I have a four year old female cat who has developed scabby areas across her back. She has red bumps on her ears. She is losing hair in both places.

The vet did not know what it is. He gave her a shot of antibiotics and cortisone. It completely cleared up. However, it has now returned. I was wondering if there was an ointment I could use to improve this condition.

Veterinarian Suggestion for treating Cat Skin Scabs on Back and Ears

Hi Judy,

Ointments are not very effective in cats since they tend to rapidly lick them off. Your best bet is to focus on diagnosing your cat so future treatments have the best chance at being successful.

Did your veterinarian run a fungal culture to look for ringworm, take skin scrapings to rule out mites, and perform cytology to diagnose skin infections? If not, this would be the way that I would go.

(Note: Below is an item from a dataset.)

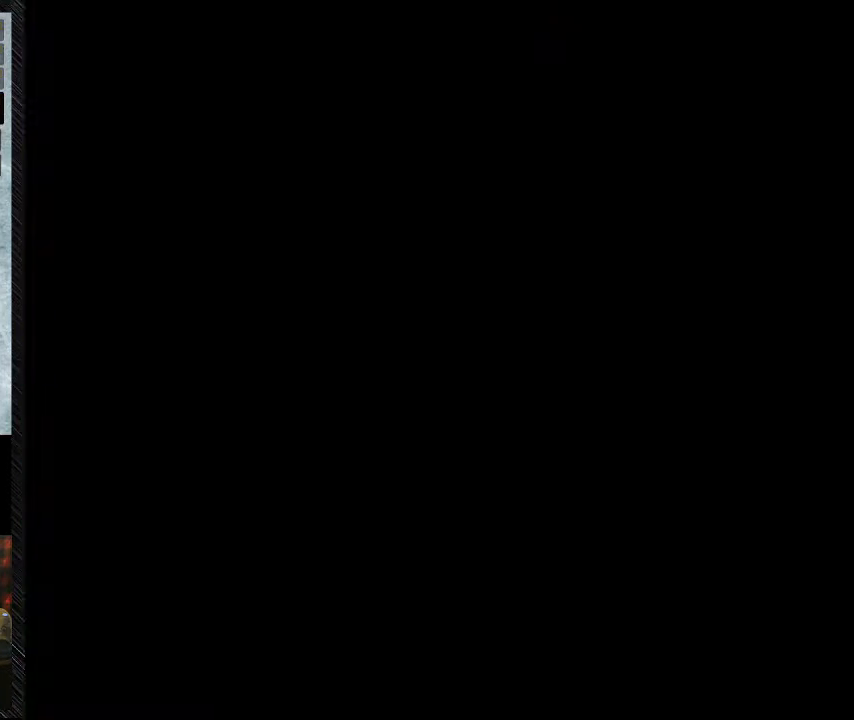
{"buttons": [], "events": []}
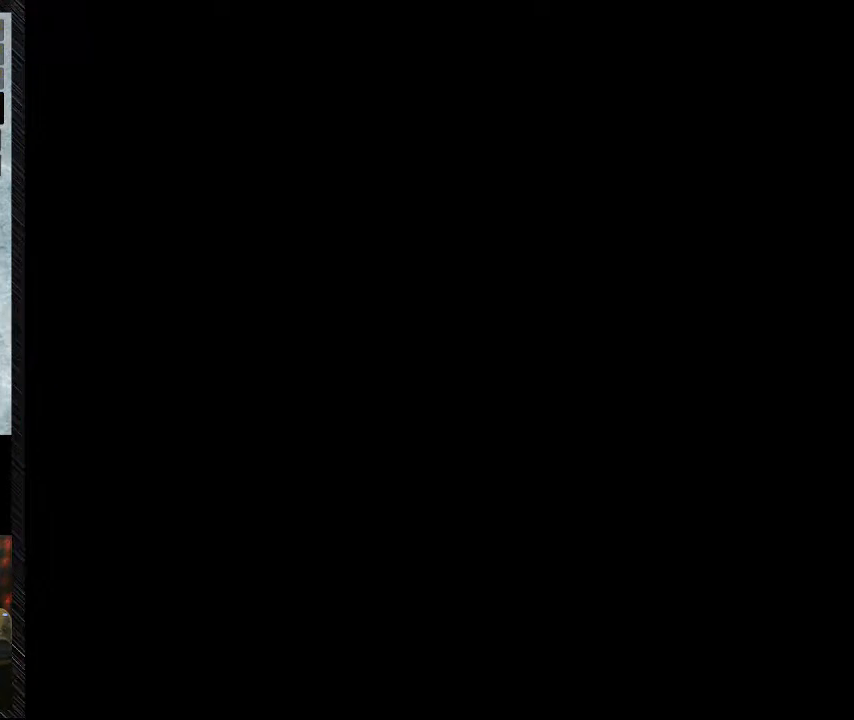
{"buttons": [], "events": []}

If all of these tests were negative, I would then give your cat several doses of a medication called Revolution to empirically treat her for flea allergies and some of the mites that can be very difficult to find with routine diagnostic procedures.

If that didn’t do it, I might make a tentative diagnosis of allergies since she seemed to temporarily respond to the cortisone injection. A food trial with a hypoallergenic diet would be reasonable at this point, as would either symptomatic treatment for environmental allergies like pollen, mold, and dust mites or intradermal allergy testing if you prefer.